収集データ
"""
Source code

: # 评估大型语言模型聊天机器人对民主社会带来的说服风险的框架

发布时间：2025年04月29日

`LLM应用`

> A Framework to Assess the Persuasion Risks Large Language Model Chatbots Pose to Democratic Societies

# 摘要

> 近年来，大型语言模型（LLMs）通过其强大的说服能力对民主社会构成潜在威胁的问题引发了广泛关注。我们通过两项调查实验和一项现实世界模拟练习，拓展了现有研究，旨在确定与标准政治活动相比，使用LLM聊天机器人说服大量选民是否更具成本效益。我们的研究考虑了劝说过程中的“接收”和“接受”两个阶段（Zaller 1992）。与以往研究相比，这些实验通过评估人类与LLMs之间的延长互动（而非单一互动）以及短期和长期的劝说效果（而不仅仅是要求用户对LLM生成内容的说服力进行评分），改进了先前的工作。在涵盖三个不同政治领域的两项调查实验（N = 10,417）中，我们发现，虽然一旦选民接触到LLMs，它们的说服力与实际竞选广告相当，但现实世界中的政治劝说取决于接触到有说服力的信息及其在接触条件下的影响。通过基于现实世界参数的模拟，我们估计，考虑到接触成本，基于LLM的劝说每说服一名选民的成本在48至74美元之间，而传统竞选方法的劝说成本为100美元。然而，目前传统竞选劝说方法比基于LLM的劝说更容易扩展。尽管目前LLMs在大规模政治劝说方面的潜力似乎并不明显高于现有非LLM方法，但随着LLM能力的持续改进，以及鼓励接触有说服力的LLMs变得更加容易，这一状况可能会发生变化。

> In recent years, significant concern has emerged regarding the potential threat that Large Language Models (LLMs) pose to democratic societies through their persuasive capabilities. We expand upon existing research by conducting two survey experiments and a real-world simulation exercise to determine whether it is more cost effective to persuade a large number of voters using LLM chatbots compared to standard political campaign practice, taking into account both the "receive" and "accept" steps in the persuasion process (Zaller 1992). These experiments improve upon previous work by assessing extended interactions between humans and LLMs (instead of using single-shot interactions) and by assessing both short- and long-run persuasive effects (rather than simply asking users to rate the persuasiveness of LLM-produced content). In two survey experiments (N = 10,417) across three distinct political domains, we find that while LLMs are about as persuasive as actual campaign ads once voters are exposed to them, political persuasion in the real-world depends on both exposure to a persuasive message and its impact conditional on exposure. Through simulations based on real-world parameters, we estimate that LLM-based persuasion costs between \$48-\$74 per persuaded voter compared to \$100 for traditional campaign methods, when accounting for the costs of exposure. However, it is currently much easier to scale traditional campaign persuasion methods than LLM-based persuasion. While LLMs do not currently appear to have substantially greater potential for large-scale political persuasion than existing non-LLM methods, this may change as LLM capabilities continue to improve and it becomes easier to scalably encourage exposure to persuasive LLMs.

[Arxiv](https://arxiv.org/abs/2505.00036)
"""
"""
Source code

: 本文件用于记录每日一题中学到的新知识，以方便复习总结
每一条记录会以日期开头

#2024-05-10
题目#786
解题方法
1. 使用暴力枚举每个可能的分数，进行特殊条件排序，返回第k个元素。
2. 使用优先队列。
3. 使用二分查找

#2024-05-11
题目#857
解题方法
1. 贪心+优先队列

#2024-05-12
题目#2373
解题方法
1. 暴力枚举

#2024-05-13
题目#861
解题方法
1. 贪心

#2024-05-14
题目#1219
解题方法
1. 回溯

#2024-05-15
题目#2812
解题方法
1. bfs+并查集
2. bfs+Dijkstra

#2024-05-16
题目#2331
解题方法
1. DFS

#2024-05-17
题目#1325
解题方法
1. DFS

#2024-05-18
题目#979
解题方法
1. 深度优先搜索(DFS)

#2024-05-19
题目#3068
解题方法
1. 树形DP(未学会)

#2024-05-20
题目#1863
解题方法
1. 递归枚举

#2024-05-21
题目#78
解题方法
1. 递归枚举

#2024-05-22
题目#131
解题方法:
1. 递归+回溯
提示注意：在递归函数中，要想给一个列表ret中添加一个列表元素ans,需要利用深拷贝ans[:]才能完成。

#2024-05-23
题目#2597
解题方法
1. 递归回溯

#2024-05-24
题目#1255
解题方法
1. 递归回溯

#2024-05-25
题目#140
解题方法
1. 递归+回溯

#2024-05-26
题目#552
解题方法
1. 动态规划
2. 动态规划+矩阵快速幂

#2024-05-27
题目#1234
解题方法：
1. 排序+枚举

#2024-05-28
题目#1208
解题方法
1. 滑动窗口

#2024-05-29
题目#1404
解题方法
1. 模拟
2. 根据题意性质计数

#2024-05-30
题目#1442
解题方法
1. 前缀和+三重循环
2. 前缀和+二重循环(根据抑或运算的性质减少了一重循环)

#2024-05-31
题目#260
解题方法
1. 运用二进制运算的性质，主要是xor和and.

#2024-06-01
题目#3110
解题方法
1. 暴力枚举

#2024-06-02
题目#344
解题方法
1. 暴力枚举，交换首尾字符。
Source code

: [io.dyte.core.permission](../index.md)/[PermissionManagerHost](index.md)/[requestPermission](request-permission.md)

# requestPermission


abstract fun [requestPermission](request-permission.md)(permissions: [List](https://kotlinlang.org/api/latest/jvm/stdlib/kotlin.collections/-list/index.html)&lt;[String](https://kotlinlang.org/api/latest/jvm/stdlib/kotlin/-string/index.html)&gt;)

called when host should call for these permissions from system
"""
課題の要件 :: 資料のうち「#2024-05-27」を含む行から「# requestPermission」を含む行まで（両端の行を含む）だけを取り出してください。その範囲の「暴力枚举」を「蛮力枚举」に置き換え、ほかは一切変えずに示してください。

この課題の解答 ::
#2024-05-27
题目#1234
解题方法：
1. 排序+枚举

#2024-05-28
题目#1208
解题方法
1. 滑动窗口

#2024-05-29
题目#1404
解题方法
1. 模拟
2. 根据题意性质计数

#2024-05-30
题目#1442
解题方法
1. 前缀和+三重循环
2. 前缀和+二重循环(根据抑或运算的性质减少了一重循环)

#2024-05-31
题目#260
解题方法
1. 运用二进制运算的性质，主要是xor和and.

#2024-06-01
题目#3110
解题方法
1. 蛮力枚举

#2024-06-02
题目#344
解题方法
1. 蛮力枚举，交换首尾字符。
Source code

: [io.dyte.core.permission](../index.md)/[PermissionManagerHost](index.md)/[requestPermission](request-permission.md)

# requestPermission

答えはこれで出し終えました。